• Provided text:
*** Begin section ***
Abstract:We use prompt engineering to guide ChatGPT in the automation of text mining of metal-organic frameworks (MOFs) synthesis conditions from diverse formats and styles of the scientific literature. This effectively mitigates ChatGPT's tendency to hallucinate information -- an issue that previously made the use of Large Language Models (LLMs) in scientific fields challenging. Our approach involves the development of a workflow implementing three different processes for text mining, programmed by ChatGPT itself. All of them enable parsing, searching, filtering, classification, summarization, and data unification with different tradeoffs between labor, speed, and accuracy. We deploy this system to extract 26,257 distinct synthesis parameters pertaining to approximately 800 MOFs sourced from peer-reviewed research articles. This process incorporates our ChemPrompt Engineering strategy to instruct ChatGPT in text mining, resulting in impressive precision, recall, and F1 scores of 90-99%. Furthermore, with the dataset built by text mining, we constructed a machine-learning model with over 86% accuracy in predicting MOF experimental crystallization outcomes and preliminarily identifying important factors in MOF crystallization. We also developed a reliable data-grounded MOF chatbot to answer questions on chemical reactions and synthesis procedures. Given that the process of using ChatGPT reliably mines and tabulates diverse MOF synthesis information in a unified format, while using only narrative language requiring no coding expertise, we anticipate that our ChatGPT Chemistry Assistant will be very useful across various other chemistry sub-disciplines.
*** End section ***
List every operation that the abstract above says all three text-mining processes enable.

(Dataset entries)
*** Begin section ***
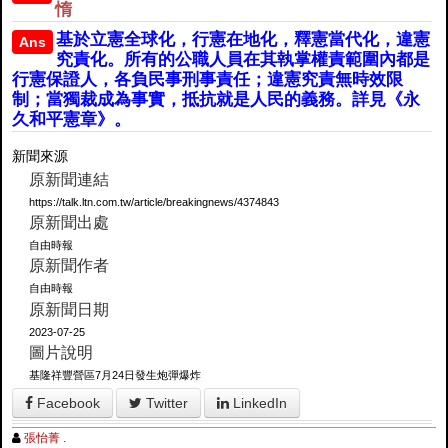
惰
基於立憲全球化，行憲在地化，釋憲當代化，違憲
Ans
究責化。所有的公職人員在其執掌權責範圍內都是
行憲保證人，各負民事刑事責任；違憲究責無時效限
制；當獨裁成為事實，抵抗就是人民的義務。詳見《永
久和平憲章》。
新聞來源
原新聞連結
https://talk.ltn.com.tw/article/breakingnews/4374843
原新聞出處
自由時報
原新聞作者
自由時報
原新聞日期
2023-07-25
圖片說明
基隆祥豐營區7月24日發生炮彈爆炸
Facebook
Twitter
LinkedIn
張怡菁 .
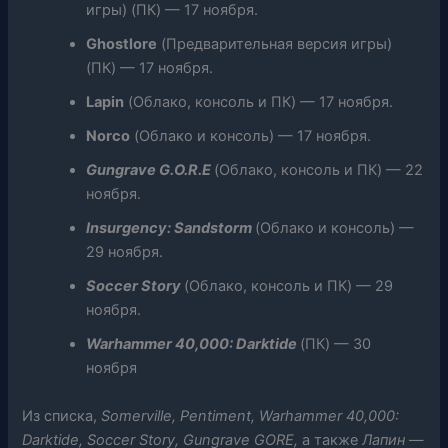
игры) (ПК) — 17 ноября.
Ghostlore
(Предварительная версия игры)
(ПК) — 17 ноября.
Lapin
(Облако, консоль и ПК) — 17 ноября.
Norco
(Облако и консоль) — 17 ноября.
Gungrave G.O.R.E
(Облако, консоль и ПК) — 22
ноября.
Insurgency: Sandstorm
(Облако и консоль) —
29 ноября.
Soccer Story
(Облако, консоль и ПК) — 29
ноября.
Warhammer 40,000: Darktide
(ПК) — 30
ноября
Из списка,
Somerville, Pentiment, Warhammer 40,000:
Darktide, Soccer Story, Gungrave GORE,
а также
Лапин
—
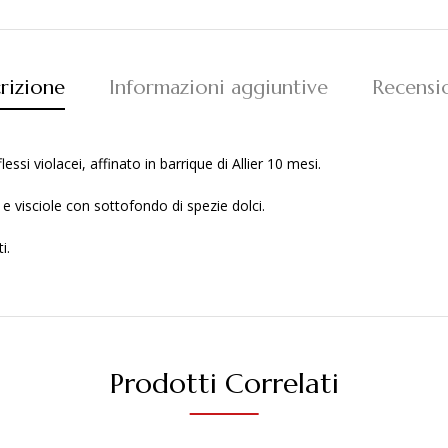
rizione
Informazioni aggiuntive
Recensi
ssi violacei, affinato in barrique di Allier 10 mesi.
 e visciole con sottofondo di spezie dolci.
i.
Prodotti Correlati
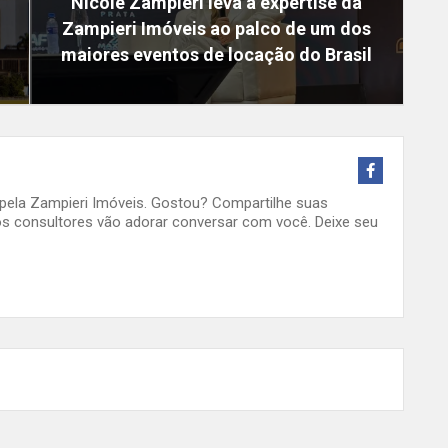
Nicole Zampieri leva a expertise da
Zampieri Imóveis ao palco de um dos
maiores eventos de locação do Brasil
o pela Zampieri Imóveis. Gostou? Compartilhe suas
s consultores vão adorar conversar com você. Deixe seu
*** End section ***
• Exercise output:
Parsing, searching, filtering, classification, summarization, and data unification.